Even during their early run, Collins admitted he thought the Sixers were leaving fast break opportunities on the table.  They could have used them, too.  When Miami countered the Sixers’ 1st quarter explosion by dropping into a 2-3 zone, the team failed to create any penetration and went nearly 4 minutes without hitting a shot from the field.  From the bench, Collins preached to his team to maintain its poise, and to their credit they worked hard enough to keep themselves within striking distance until the end of the game.

The Sixers, though, were ultimately doomed when they failed to out hustle the Heat for the full 48.  It’s not as if they lacked effort, but they needed to go the extra mile to stick with Miami and their star power.  LeBron (21 and 14) and Bosh (25 and 12) kept the team front-running through most of the second half by controlling the paint, while Wade overcame foul trouble to drop 5 of his 17 in the final 2 minutes of the game, road blocking the Sixers’ final push.

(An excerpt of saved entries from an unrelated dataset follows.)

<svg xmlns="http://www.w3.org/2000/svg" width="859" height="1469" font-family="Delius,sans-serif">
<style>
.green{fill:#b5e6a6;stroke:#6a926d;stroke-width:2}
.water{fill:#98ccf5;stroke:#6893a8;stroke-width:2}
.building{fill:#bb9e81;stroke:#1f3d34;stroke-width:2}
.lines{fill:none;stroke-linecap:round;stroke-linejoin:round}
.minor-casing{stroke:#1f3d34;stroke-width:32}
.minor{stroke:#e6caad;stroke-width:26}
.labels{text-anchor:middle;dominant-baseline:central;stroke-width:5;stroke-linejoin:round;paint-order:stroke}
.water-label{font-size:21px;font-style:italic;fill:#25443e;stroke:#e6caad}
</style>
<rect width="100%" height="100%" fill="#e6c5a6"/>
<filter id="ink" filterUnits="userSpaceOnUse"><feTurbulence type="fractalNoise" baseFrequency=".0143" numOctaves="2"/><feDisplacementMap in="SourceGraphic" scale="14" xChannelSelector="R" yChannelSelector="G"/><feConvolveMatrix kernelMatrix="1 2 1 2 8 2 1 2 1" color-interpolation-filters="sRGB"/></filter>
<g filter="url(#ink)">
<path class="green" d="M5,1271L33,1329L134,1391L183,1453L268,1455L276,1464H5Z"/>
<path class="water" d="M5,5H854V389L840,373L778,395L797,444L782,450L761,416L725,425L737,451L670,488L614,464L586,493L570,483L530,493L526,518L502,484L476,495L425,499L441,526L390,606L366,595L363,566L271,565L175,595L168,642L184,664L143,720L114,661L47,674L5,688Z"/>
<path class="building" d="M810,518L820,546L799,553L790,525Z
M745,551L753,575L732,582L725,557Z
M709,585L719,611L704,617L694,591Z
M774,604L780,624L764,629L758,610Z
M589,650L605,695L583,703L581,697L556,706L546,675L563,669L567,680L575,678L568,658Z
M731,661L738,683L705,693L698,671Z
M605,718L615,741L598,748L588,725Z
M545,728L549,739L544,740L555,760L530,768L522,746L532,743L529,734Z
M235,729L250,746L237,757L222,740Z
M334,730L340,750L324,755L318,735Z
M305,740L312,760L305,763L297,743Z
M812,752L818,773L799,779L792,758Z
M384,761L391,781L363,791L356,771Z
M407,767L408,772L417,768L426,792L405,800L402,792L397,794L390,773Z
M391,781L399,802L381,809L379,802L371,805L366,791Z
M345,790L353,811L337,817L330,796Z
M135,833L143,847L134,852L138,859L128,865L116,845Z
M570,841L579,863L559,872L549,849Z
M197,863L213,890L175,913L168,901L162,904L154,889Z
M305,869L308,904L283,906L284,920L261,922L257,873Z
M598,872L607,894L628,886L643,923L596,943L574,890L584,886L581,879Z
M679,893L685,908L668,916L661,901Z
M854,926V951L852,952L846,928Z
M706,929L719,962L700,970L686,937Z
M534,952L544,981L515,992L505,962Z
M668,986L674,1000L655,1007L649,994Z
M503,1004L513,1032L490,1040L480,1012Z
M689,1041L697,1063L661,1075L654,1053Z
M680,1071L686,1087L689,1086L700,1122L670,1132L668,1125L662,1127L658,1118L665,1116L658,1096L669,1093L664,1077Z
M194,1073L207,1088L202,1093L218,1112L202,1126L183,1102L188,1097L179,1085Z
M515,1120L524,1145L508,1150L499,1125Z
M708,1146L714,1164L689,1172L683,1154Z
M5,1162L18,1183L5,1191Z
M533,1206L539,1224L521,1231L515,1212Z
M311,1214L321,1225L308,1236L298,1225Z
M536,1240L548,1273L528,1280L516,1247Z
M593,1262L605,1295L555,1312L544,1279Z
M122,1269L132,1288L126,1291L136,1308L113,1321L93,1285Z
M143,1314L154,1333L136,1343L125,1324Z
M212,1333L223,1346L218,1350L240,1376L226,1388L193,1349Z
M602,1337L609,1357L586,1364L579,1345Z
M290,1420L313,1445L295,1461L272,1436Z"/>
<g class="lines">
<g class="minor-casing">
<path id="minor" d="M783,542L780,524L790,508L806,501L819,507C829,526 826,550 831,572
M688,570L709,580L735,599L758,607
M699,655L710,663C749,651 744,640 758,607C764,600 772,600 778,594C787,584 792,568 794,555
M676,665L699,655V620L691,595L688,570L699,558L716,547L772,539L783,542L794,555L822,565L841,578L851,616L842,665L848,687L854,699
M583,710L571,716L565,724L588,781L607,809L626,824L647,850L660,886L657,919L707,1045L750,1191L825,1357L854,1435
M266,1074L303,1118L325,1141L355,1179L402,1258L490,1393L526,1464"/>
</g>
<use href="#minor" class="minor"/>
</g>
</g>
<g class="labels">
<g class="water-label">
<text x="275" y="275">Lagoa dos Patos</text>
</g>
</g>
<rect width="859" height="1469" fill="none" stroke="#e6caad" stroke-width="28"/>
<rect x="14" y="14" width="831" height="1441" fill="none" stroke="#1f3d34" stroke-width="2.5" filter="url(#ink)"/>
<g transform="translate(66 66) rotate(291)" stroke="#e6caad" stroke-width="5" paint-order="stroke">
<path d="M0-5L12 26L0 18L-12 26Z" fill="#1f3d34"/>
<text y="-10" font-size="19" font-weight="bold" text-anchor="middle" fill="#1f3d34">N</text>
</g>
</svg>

On Saturday, Thaddeus Young, for one, truly embodied the extra aggression it takes to make an impact in the playoffs.  He pulled down 8 – count them, 8 – of the team’s 12 offensive rebounds.  He fueled the team to its 4th quarter comeback, working hard in the paint to ensure the Sixers didn’t leave an offensive possession empty handed.  Supported by a pair of Jrue Holiday 3’s, Young and the Sixers scored 12 straight in the 4th to cut the lead to one at 88-87.

The real difference during the stretch was that, not only were the Sixers able to make stops on defense, but they also converted with buckets on the other end.

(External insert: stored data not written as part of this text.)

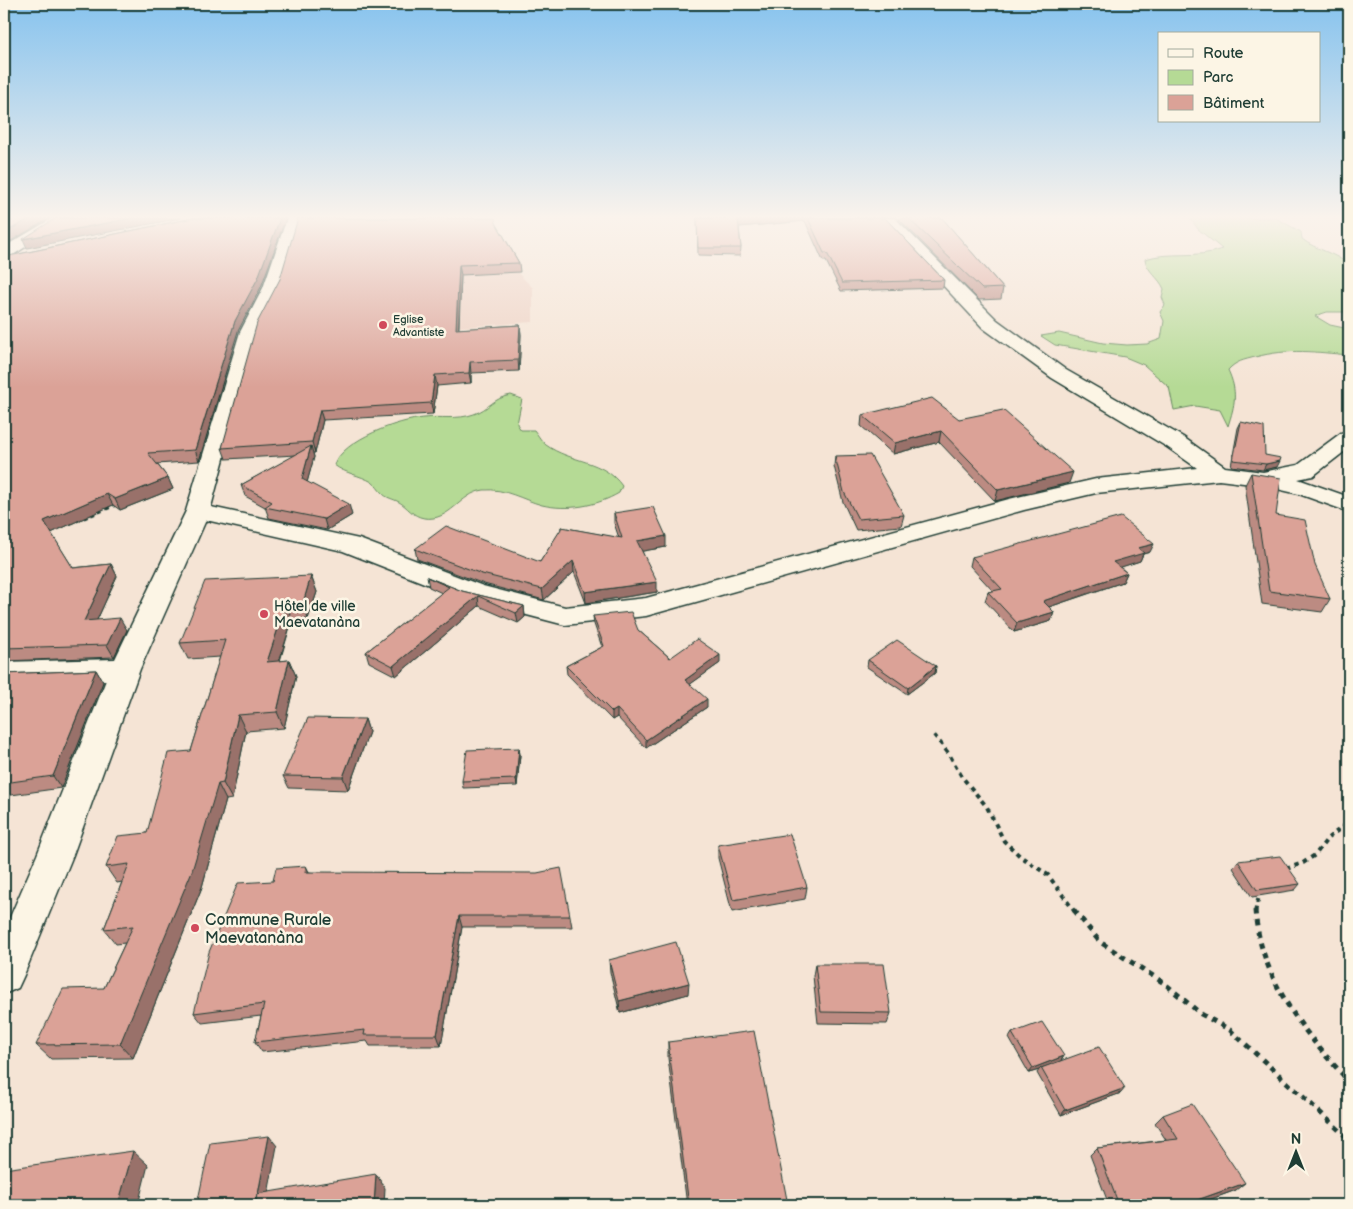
<svg xmlns="http://www.w3.org/2000/svg" width="1353" height="1209" viewBox="0 0 1353 1209" font-family="'Balsamiq Sans',sans-serif">
<style>
.built{fill:#edd0c2}
.green{fill:#b5da95;stroke:#6a8c64}
.lines{fill:none;stroke-linecap:round;stroke-linejoin:round}
.minor-casing{stroke:#1f3d34;stroke-width:3}
.major-casing{stroke:#1f3d34;stroke-width:3}
.path-far2{stroke:#1f3d34;stroke-width:3;stroke-dasharray:4 4;stroke-linecap:butt}
.path-far1{stroke:#1f3d34;stroke-width:4;stroke-dasharray:4.5 4.5;stroke-linecap:butt}
.path{stroke:#1f3d34;stroke-width:5;stroke-dasharray:5.5 5.5;stroke-linecap:butt}
.minor{fill:#fcf5e5;fill-rule:evenodd}
.major{fill:#fcf5e5;fill-rule:evenodd}
.wall{fill:#bc8b82;stroke:#1f3d34}
.shaded-wall{fill:#99716a;stroke:#1f3d34}
.building{fill:#dba297;stroke:#1f3d34}
.poi-dot{fill:#d1495b;stroke:#fcf5e5;stroke-width:2}
.labels{text-anchor:middle;stroke-width:5;stroke-linejoin:round;paint-order:stroke}
.far-poi-label{font-size:11px;fill:#1f3d34;stroke:#fcf5e5;text-anchor:start}
.poi-label{font-size:14px;fill:#1f3d34;stroke:#fcf5e5;text-anchor:start}
.near-poi-label{font-size:16px;fill:#1f3d34;stroke:#fcf5e5;text-anchor:start}
</style>
<rect width="100%" height="100%" fill="#f5e4d5"/>
<filter id="ink" filterUnits="userSpaceOnUse"><feTurbulence type="fractalNoise" baseFrequency=".02" numOctaves="2"/><feDisplacementMap in="SourceGraphic" scale="10" xChannelSelector="R" yChannelSelector="G"/><feConvolveMatrix kernelMatrix="1 2 1 2 8 2 1 2 1" color-interpolation-filters="sRGB"/></filter>
<g filter="url(#ink)">
<path class="built" d="M512,267L533,288V322L352,334V273Z"/>
<path class="green" d="M1190,218H1276L1301,232L1302,239C1316,250 1336,253 1349,265V312H1327L1315,316L1330,325L1349,329V355C1315,352 1290,348 1255,357C1244,360 1236,361 1228,370C1238,392 1235,404 1228,426L1220,410L1195,406L1174,410L1169,387L1144,365L1125,357L1055,345L1041,336L1059,333L1103,343L1127,345L1147,344L1161,339L1164,321L1160,312L1165,305L1162,297L1164,289C1159,277 1147,272 1145,259C1170,251 1196,259 1222,249L1198,229Z
M511,395L522,399L517,424L521,430H534C538,435 542,442 546,445C571,463 603,459 622,486L619,493C597,506 568,511 542,505C523,500 505,488 484,490C460,493 450,522 424,518C412,516 408,507 399,502C394,499 386,498 382,493C378,489 377,486 372,482C360,475 346,474 334,465C344,439 399,420 424,418C440,416 458,420 474,414C489,409 493,398 511,395Z"/>
<g class="lines">
<g class="minor-casing">
<path id="minor" d="M287,218H301L281,288L258,332L211,507L359,539L483,586L565,607L646,598L1009,499L1096,479L1197,468L1167,447L1052,378L983,328L880,218H895L997,320L1066,370L1183,437L1225,467L1263,472L1298,465L1341,433L1349,431V448L1313,476L1298,479L1349,497V512L1299,494L1260,485L1219,480L1096,493L1024,510L646,616L565,625L465,599L343,551L206,520L140,669L73,855L24,975L18,988L4,994V931L37,855L106,680L4,684V662L115,659L186,511L240,332L263,288Z"/>
</g>
<g class="major-casing">
<path id="major" d="M53,218H70L10,257L4,259V247Z"/>
</g>
<path class="path-far2" d="M69,524L116,505"/>
<path class="path-far1" d="M934,735L949,754L962,777L987,807L1004,841L1020,856L1048,875L1075,912
M1286,869L1303,863L1315,855L1328,838L1349,822
M1255,912L1260,892"/>
<path class="path" d="M1074,910L1100,942L1164,983L1201,1014L1230,1030L1349,1139
M1255,910C1260,978 1304,1034 1349,1081"/>
<use href="#minor" class="minor"/>
<use href="#major" class="major"/>
</g>
<path class="wall" d="M193,218H286L261,287L238,331L199,461L157,464L168,478L173,489L120,510L113,505L51,533L73,568L111,564L117,576L97,620L127,630L114,657L4,661V257Z
M697,218H885L944,280L943,288L841,291L826,261H823L805,221L739,227L741,248L740,256L698,255Z
M899,218H942L1003,288L1001,299L979,300L899,219Z
M496,223L519,263L520,272L461,275L459,329L520,325L521,335L519,371L471,373V383L437,386L433,414L323,420L315,453H313L314,457L307,482L352,515L327,530L269,518L265,507L245,496L241,485L296,455L226,459L222,448L280,279Z
M862,415L959,419L1069,483L995,501L939,442L893,454L861,426Z
M1241,422L1265,455L1277,467L1263,470L1231,466L1238,428Z
M835,456L904,515L901,526L856,530L843,502L834,466Z
M1251,473L1276,515L1330,599L1322,612L1262,604L1245,485Z
M614,513L666,547L642,551L657,592L586,603L574,572L544,600L484,584L417,559L415,549L540,562L561,530V527L619,538L614,523Z
M1150,552L1143,554L1140,561L1120,567L1127,573L1123,582L1049,607L1054,612L1051,621L1014,632L985,601L988,592L993,591L970,566L972,557Z
M311,576L317,592L308,619L292,620L280,661L289,660L296,676L284,728L246,731L232,799L226,800L202,887L133,1058L51,1059L36,1045L104,988L125,943L116,944L104,929L122,882L117,883L106,867L147,833L191,751L220,657L188,659L180,643Z
M427,577L462,591L524,606L525,617L518,623L479,606L396,676L369,662L366,652L442,593L429,587Z
M593,616L638,630L670,658L720,663L690,684L707,707L646,748L617,717L612,720L567,674L566,666L602,647L594,624Z
M868,660L936,666L935,673L907,694L867,667Z
M96,670L103,682L61,788L4,796V674Z
M365,719L369,732L348,790L289,788L283,776Z
M519,748L520,755L517,786L463,788L462,781Z
M718,845L807,887L805,899L732,912L718,858Z
M1238,861L1300,884L1295,890L1252,897L1233,868Z
M306,866L309,872L570,916L572,927H462L441,1046H370L367,1041L262,1052L255,1042L261,1016L202,1023L194,1013L273,881Z
M609,960L688,994L620,1013L610,972Z
M815,964L891,1013L887,1024L818,1023L813,976Z
M1012,1033L1064,1056L1061,1061L1121,1093L1061,1115L1037,1073L1039,1070L1029,1073L1009,1038Z
M668,1042L788,1205H687L668,1058Z
M1163,1115L1236,1190L1195,1205H1109L1090,1155L1097,1148L1166,1140L1155,1123Z"/>
<path class="shaded-wall" d="M31,218H50L4,245V233Z
M133,218H181L27,248L23,239Z
M280,218H286L261,287L238,331L199,461L195,450L235,321Z
M758,218H806L805,221L738,227V219Z
M459,265L461,275L458,339L456,329Z
M520,325L521,335L519,371L518,360Z
M470,362L471,373V383L469,373Z
M435,375L437,386L433,414L431,403Z
M320,410L323,420L315,453L312,442Z
M941,431L939,442L893,454L895,443Z
M311,446L314,457L305,490L302,479Z
M1280,461L1277,467L1263,470L1266,464Z
M1073,472L1069,483L995,501L998,490Z
M168,478L173,489L120,510L115,499Z
M107,494L113,505L51,533L44,521Z
M349,504L352,515L327,530L324,519Z
M666,536V547L638,552L637,541Z
M1154,544L1150,552L1143,554L1140,561L1109,571L1113,562L1138,548Z
M573,561L574,572L544,600L542,589Z
M111,564L117,576L91,633L84,621Z
M1127,573L1123,582L1040,610L1043,601Z
M311,576L317,592L308,619L303,603Z
M657,582V592L586,603L585,592Z
M478,596L479,606L396,676L393,666Z
M286,604L292,620L274,678L267,662Z
M524,606L525,617L518,623L516,613Z
M1054,612L1051,621L1014,632L1017,623Z
M120,618L127,630L114,657L107,645Z
M720,655V663L685,688V680Z
M289,660L296,676L284,728L277,712Z
M936,666L935,673L907,694L908,688Z
M96,670L103,682L61,788L53,776Z
M707,699V707L646,748V740Z
M617,709V717L612,720V712Z
M238,715L246,731L232,799L223,783Z
M365,719L369,732L348,790L343,777Z
M519,748L520,755L517,786L516,779Z
M218,784L226,800L202,887L133,1058L120,1044Z
M4,858L7,862L4,869Z
M306,866L311,877L305,872Z
M459,916L462,927L441,1046L437,1035Z
M689,983L688,994L620,1013L619,1001Z
M1064,1056L1060,1062L1041,1068L1039,1070L1029,1073L1033,1068Z
M1125,1088L1121,1093L1061,1115L1065,1110Z
M269,1136L277,1146L266,1205H256Z
M133,1151L148,1165L138,1205H118Z
M376,1174L385,1188L384,1205H374Z
M1245,1183L1236,1190L1195,1205H1183Z"/>
<path class="building" d="M4,218H31L4,233Z
M56,218H133L23,239Z
M193,218H280L258,278L235,321L195,450L148,453L168,478L115,499L107,494L44,521L73,568L111,564L84,621L120,618L107,645L4,648V257Z
M298,218H495L496,223L519,263L459,265L456,329L520,325L518,360L470,362L469,373L435,375L431,403L320,410L312,442L222,448L257,323L280,279Z
M697,218H758L738,219L741,248H698Z
M808,218H885L944,280L842,283L827,253H824Z
M908,218H942L1003,288L982,289Z
M932,398L959,419L1003,410L1073,472L998,490L941,431L895,443L862,415Z
M1241,422L1264,427L1265,455L1281,458L1280,461L1266,464L1233,460Z
M311,446L302,479L349,504L324,519L265,507L272,502L241,485Z
M870,455L904,515L858,519L844,492L835,456Z
M1251,473L1281,478L1276,515L1305,520L1315,565L1330,599L1269,591Z
M653,507L666,536L637,541L657,582L585,592L573,561L542,589L482,574L415,549L446,526L540,562L561,529V527L622,538L614,513Z
M1121,517L1154,544L1138,548L1144,553L1113,562L1127,573L1043,601L1054,612L1017,623L988,592L1002,589L972,557Z
M311,576L303,603L286,604L267,662L289,660L277,712L238,715L223,783L218,784L192,871L120,1044L36,1045L63,989L104,988L133,926L104,929L129,864L106,867L118,836L147,833L168,753L191,751L225,640L180,643L205,581Z
M427,577L462,591L524,606L516,613L478,596L393,666L366,652L449,587Z
M631,612L638,630L670,658L697,639L720,655L685,680L707,699L646,740L617,709L612,712L566,666L604,646L593,616Z
M897,640L936,666L908,688L868,660Z
M96,670L53,776L4,783V674Z
M308,718L365,719L343,777L283,776Z
M519,748L516,779L462,781L467,750Z
M790,834L807,887L733,900L718,845Z
M1280,856L1300,884L1257,890L1238,861Z
M306,866L305,872L537,873L561,868L570,916H459L437,1035H364L365,1030L255,1042L264,1004L194,1013L209,952L238,883L273,881L276,868Z
M676,942L689,983L619,1001L609,960Z
M815,964H884L891,1013L821,1012Z
M1042,1022L1064,1056L1033,1068L1012,1033Z
M754,1031L788,1205H689L668,1042Z
M1099,1047L1125,1088L1065,1110L1041,1068Z
M1192,1104L1245,1183L1183,1205H1119L1097,1148L1178,1139L1163,1115Z
M269,1136L258,1194H257L255,1205H197L210,1143Z
M133,1151L118,1205H4V1169Z
M376,1174L374,1205H255L257,1194Z"/>
</g>
<linearGradient id="sky" x2="0" y2="1"><stop stop-color="#87c3ee"/><stop offset="0.56" stop-color="#faf3ec"/><stop offset="1" stop-color="#faf3ec" stop-opacity="0"/></linearGradient>
<rect width="1353" height="387" fill="url(#sky)"/>
<g class="poi-dot">
<circle cx="383" cy="325" r="5"/>
<circle cx="264" cy="614" r="5"/>
<circle cx="195" cy="928" r="5"/>
</g>
<g class="labels">
<g class="far-poi-label">
<text x="393" y="323">Eglise<tspan x="393" dy="13">Advantiste</tspan></text>
</g>
<g class="poi-label">
<text x="274" y="611">Hôtel de ville<tspan x="274" dy="16">Maevatanàna</tspan></text>
</g>
<g class="near-poi-label">
<text x="205" y="925">Commune Rurale<tspan x="205" dy="18">Maevatanàna</tspan></text>
</g>
</g>
<rect width="1353" height="1209" fill="none" stroke="#fcf5e5" stroke-width="20"/>
<rect x="10" y="10" width="1333" height="1189" fill="none" stroke="#1f3d34" stroke-width="2" filter="url(#ink)"/>
<rect x="1158" y="32" width="162" height="90" fill="#fcf5e5" stroke="#a4ab9e"/>
<rect x="1168" y="49" width="25" height="8" fill="#fcf5e5" stroke="#a4ab9e"/>
<text x="1203" y="58" font-size="15" fill="#1f3d34">Route</text>
<rect x="1168" y="70" width="25" height="15" fill="#b5da95" stroke="#a4ab9e"/>
<text x="1203" y="82" font-size="15" fill="#1f3d34">Parc</text>
<rect x="1168" y="95" width="25" height="15" fill="#dba297" stroke="#a4ab9e"/>
<text x="1203" y="108" font-size="15" fill="#1f3d34">Bâtiment</text>
<g transform="translate(1296 1152)" stroke="#fcf5e5" stroke-width="4" paint-order="stroke">
<path d="M0-4L9 19L0 12L-9 19Z" fill="#1f3d34"/>
<text y="-8" font-size="14" font-weight="bold" text-anchor="middle" fill="#1f3d34">N</text>
</g>
</svg>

Too many times over the course of the game, the Sixers would follow up a solid defensive stand with poor shot selection or a costly turnover on their ensuing possession.  In the 4th, they forced Miami’s offense to cough up 6 turnovers and to settle for contested jump shots, and then completed successful offensive conversions.

Collins, hopefully, will point to this stretch for his team to learn from the most between now and Monday.

This isn’t a loss that should send the Sixers reeling.  They stepped up fearlessly to open the game, and wouldn’t let themselves fall out of contention until the final horn sounded.  The team looked thrown off by the zone, and it took them out of their offense for too big a portion of the game.  Brand, who had 11 first quarter points, saw less of the ball as the game went on and finished with only 17.  Lou Williams looked a step out of sync on his way to a 3-10 day from the field.  Igoudala had as many points, 4, as he did turnovers.

There were a few perplexing rotation choices by Collins in this one as well.  Andres Nocioni and Marreese Speights saw 22 minutes, but failed to deliver anything of worth to the team.  Nocioni, who won his minutes with improved play down the stretch, went 0-3 from the field.  Speights, who hardly saw any significant minutes after the all-star break, registered all 12 of his minutes in the second half.  He went an unfortunate 2-7, including a few missed layups, to score 4.

The mistakes made Saturday are correctable in time for Monday’s game two.  But, what the team really needs to do is fall in line behind Thad’s performance and make sure they leave everything on the court every game between now and the end of their season.